Am 19. Februar marschiert die SVP-Bundeshausfraktion mit Fackeln aufs Unterlehn. Für den Gemeinderat Altdorf ist dies eine fragwürdige Aktion.

Was halten Sie vom geplanten Fackelumzug?

Sturm im Wasserglas. Fackelumzüge sind gang und gäbe.
62% (136 Stimmen)
Geht garnicht. Im Kontext der Durchsetzungsinitiative ist dies ein eindeutiges politisches Statement.
38% (83 Stimmen)
Gesamtstimmen: 219

Anlässlich der Sitzung der SVP-Bundeshausfraktion in Seedorf organisiert die Junge SVP (JSVP) Uri am 19. Februar einen Fackelumzug mit der SVP-Delegation vom Altdorfer «Winkel» aufs Unterlehn. In einem Leserbrief im «Urner Wochenblatt» wurde dieses Vorhaben kritisiert, da Fackelumzüge ein Propagandamittel der Nazis gewesen seien. Die JSVP Uri wehrt sich gegen diesen Vergleich. Geplant sei ein «uriger» Einmarsch mit «Triichlern» und Fackeln. Fackelumzüge würden immer wieder durchgeführt, so auch schon vom Verein Alpeninitiative.

Der Gemeinderat Altdorf hat an der Sitzung vom 15. Februar den Fackelumzug bewilligt, wie Gemeindepräsident Urs Kälin erläutert. Der Gemeinderat halte den Fackelumzug eine Woche vor den Urner Wahlen und der Abstimmung über die Durchsetzungsinitiative aber für eine politisch motivierte Kundgebung und damit für unerwünscht.

Mehr dazu in der Ausgabe vom 17. Februar 2016.

Markus Arnold

Kommentare

Wen die fakel erloschen ist, interesirt wider niemerd! Was macht man dann?
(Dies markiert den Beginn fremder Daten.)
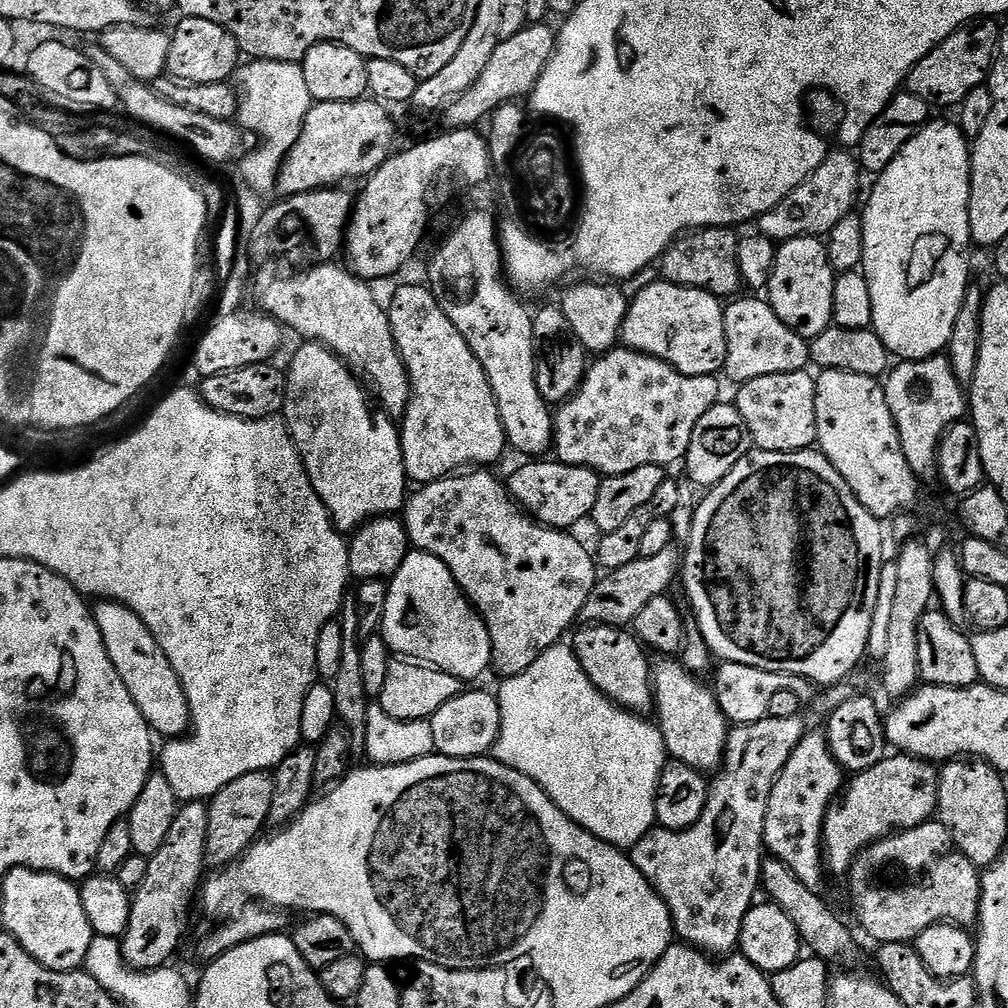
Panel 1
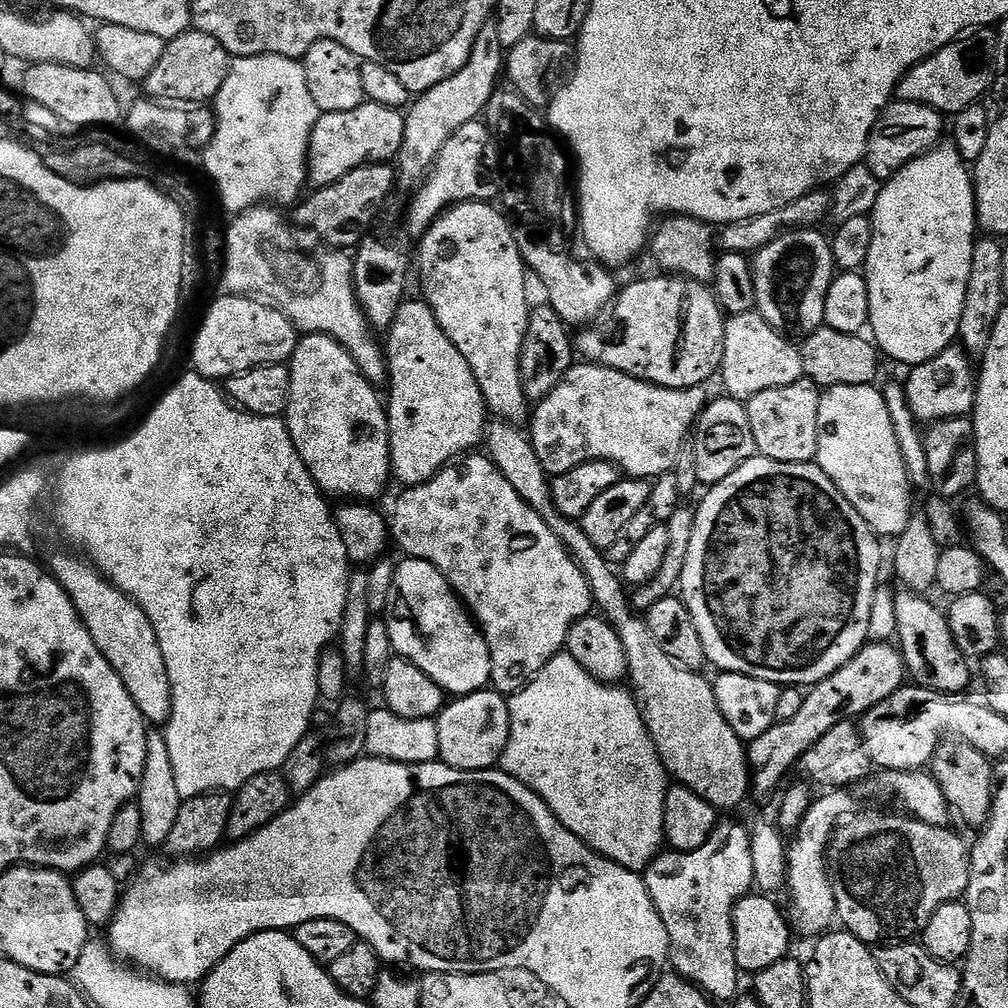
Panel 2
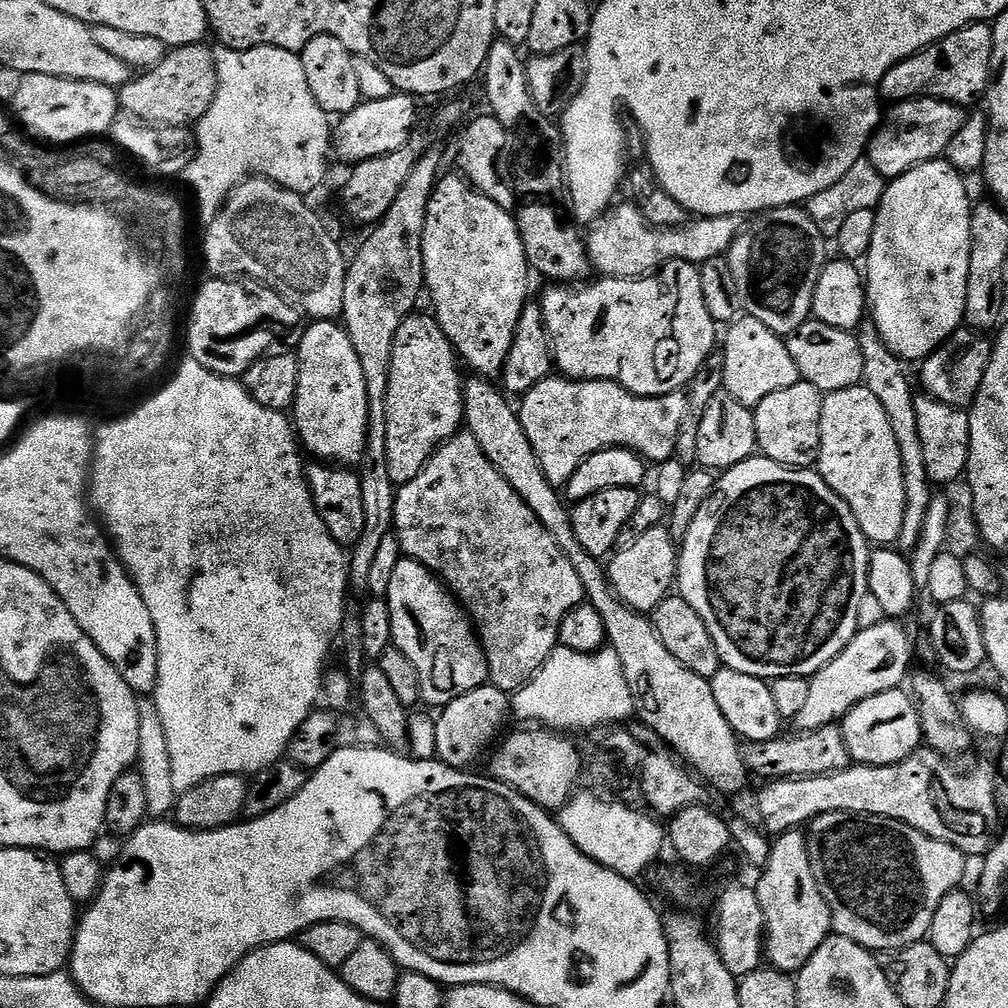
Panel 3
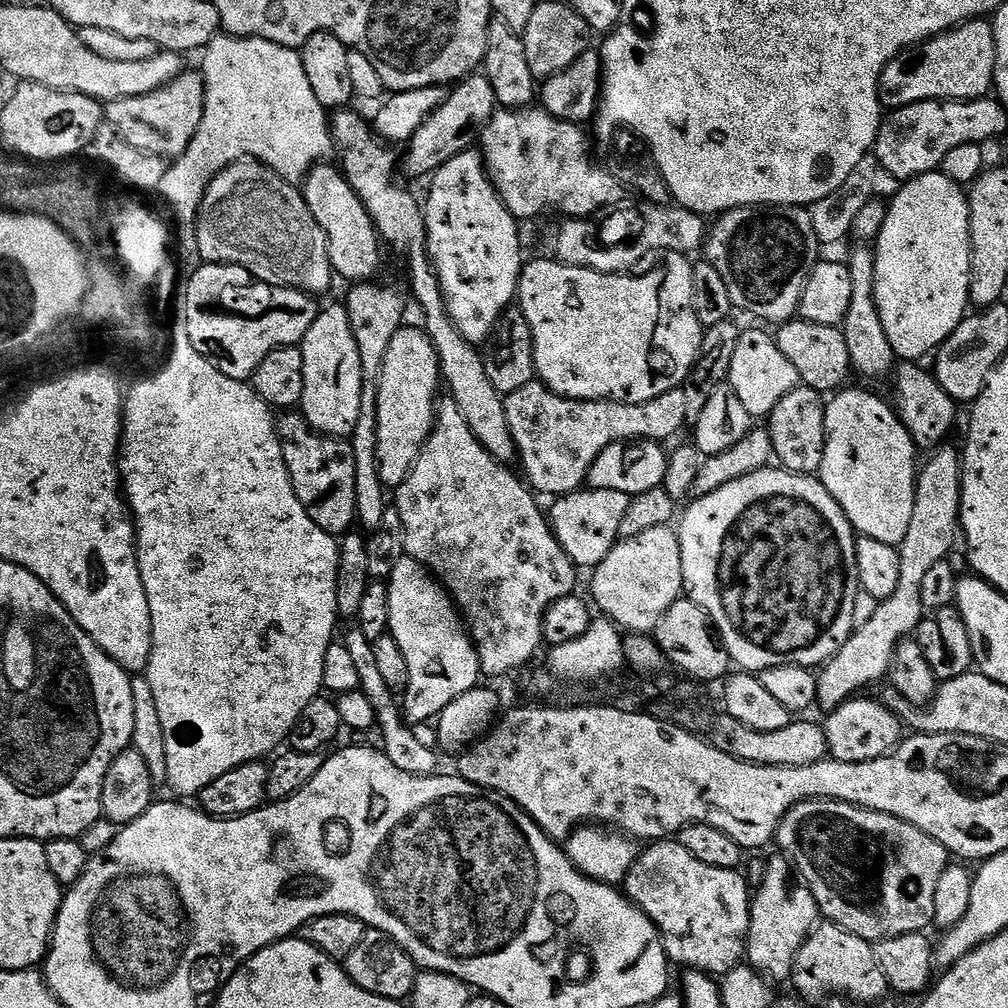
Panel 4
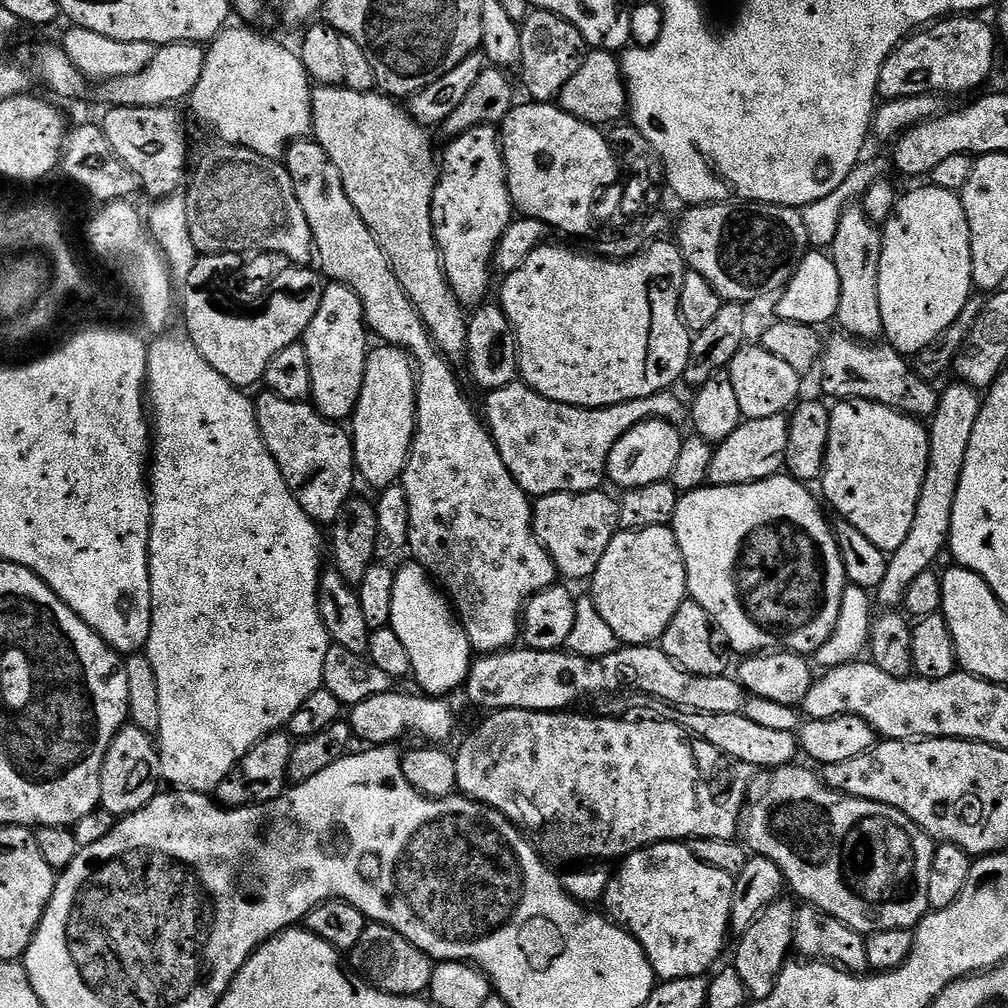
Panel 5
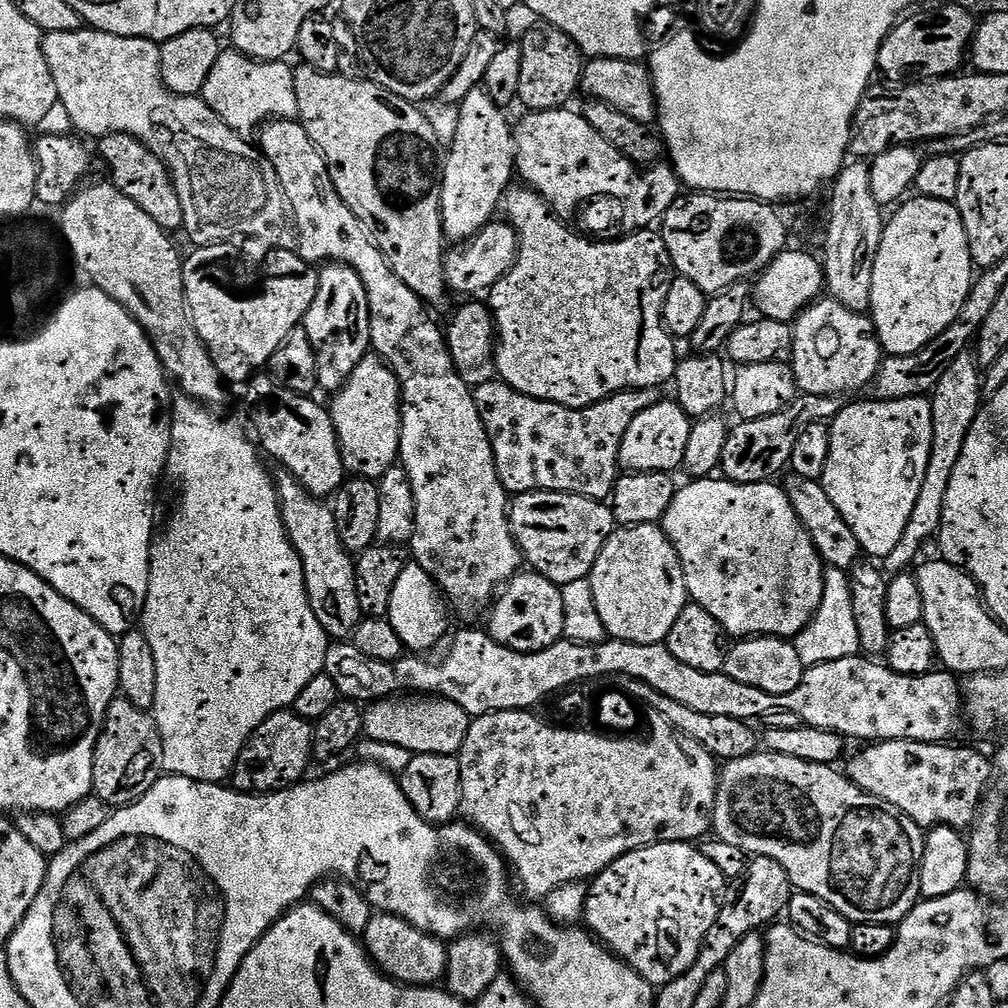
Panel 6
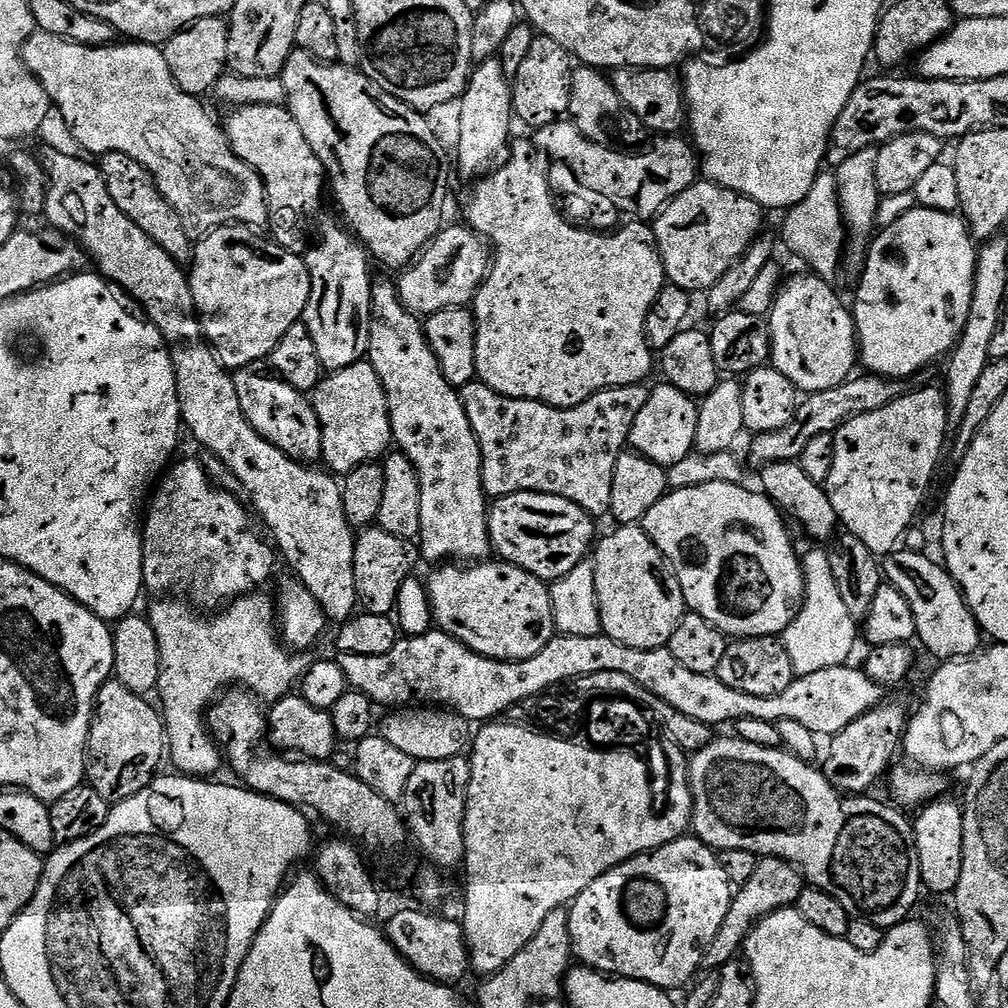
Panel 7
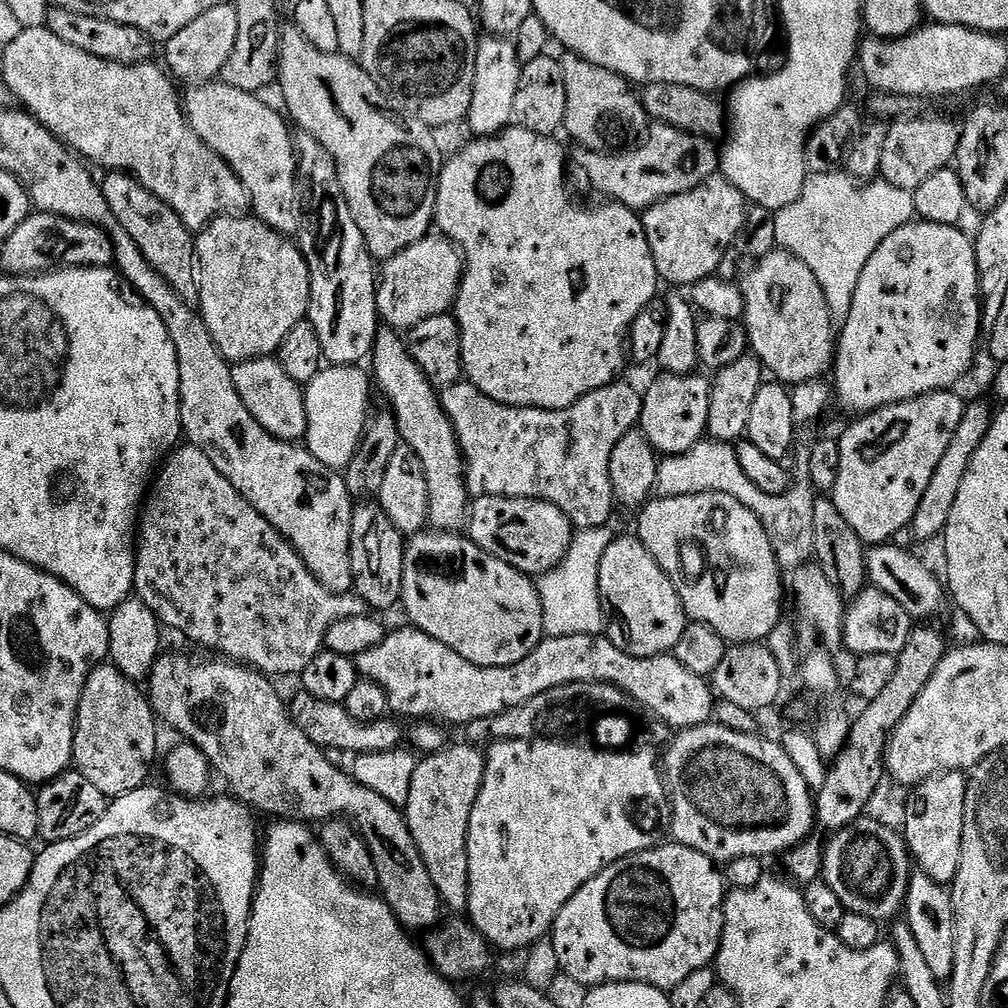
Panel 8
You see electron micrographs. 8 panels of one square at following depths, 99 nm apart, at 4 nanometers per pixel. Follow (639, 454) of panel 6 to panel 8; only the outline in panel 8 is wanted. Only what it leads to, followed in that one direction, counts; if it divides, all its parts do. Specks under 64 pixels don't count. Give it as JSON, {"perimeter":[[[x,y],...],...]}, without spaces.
{"perimeter":[[[664,372],[648,389],[643,389],[644,401],[638,427],[661,457],[686,454],[686,450],[705,439],[710,413],[710,380],[708,376],[700,375],[675,376]]]}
Eine neue befeuern!
Tüpisch Uri. Gutmensch Kanton. Keine Eier in der Hose. Was soll an Fackeln so schlimm sein?! Gleich als Nazis betiteln.Fackel Ski apfahrt, Fasnachtsfackel umzug,Kinderfackel Umzug....alles Nazis Bravo
Finde es schon schlimm, den Kanton Uri so zu betiteln. Kann das Wort GUTMENSCH nicht mehr hören! Wir sind ein wunderschöner Kanton mit vielen schönen Bergen, zufriedene Leute und mit einer guten Infrastruktur... und wegen den Fackeln: Da bin ich nicht Ihrer Meinung. Fackeln sollten nicht zu politischen zwecken genutzt werden, sonst besteht schon die Gefahr, dass man als Nazi betitelt wird.
Würde mein Grossvater noch leben, er würde sehr hässig darüber, was die SVP hier abziehen will. Er hat zwischen '39 und '42 mehr als 500 Aktivdiensttage geleistet, um die Schweiz vor denen zu verteidigen, welche mit Fackelumzügen Politik machen.
Einmal mehr versucht man hier aus einer Mücke einen Elefanten zu erschaffen. Auffallend ist in unserer Zeit, dass es wegen Kleinigkeiten fast immer und sofort ein Geschrei gibt. Ich frage mich da, ob man damit von wahren Problemen ablenken will? Und hätte nicht jede Partei im eigenen Haus genug zu kehren, als dass man immer beobachten muss, was andere tun – oder auch nicht tun?
Ich vermag mich zu erinnern, dass wir in der Schule im Geschichtsunterricht im Zusammenhang mit der griechischen Mythologie u.a. die Göttin Hekatä behandelten, welche tanzend, eine Fackel tragend, dargestellt wurde und die über den Zugang zur Unterwelt, dem Reich der Toten, wachte. Die Freiheitsstatue in New York posiert, in ihrer Erhabenheit, doch auch mit einer Fackel und das olympische Feuer, ein Symbol der Völkerverbundenheit, wird mit einer Fackel getragen. Und wem ist nicht das Sprichwort geläufig: "Es ist schwierig, die Fackel der Weisheit durch die Menge zu tragen, ohne jemandem den Bart zu versengen." Es erwartet ja niemand hierzulande, dass am kommenden Freitag die SVP-Fraktion die reine Weisheit und das Licht in den Kanton Uri tragen würde, zumal die Urnerinnen und Urner bereits bis anhin schon nicht in der Dunkelheit verharrten. Dennoch scheint es doch völlig übertrieben, wegen eines Fackelumzuges ein derartiges politisches Getöse zu veranstalten. Oder sollen die Fraktionsmitglieder wie Chläuse mit Laternen durch das Dorf laufen oder mit Kerzen wie in der Osternacht? Der Vergleich mit Nazi-Veranstaltungen scheint mir doch recht boshaft und unfair zu sein!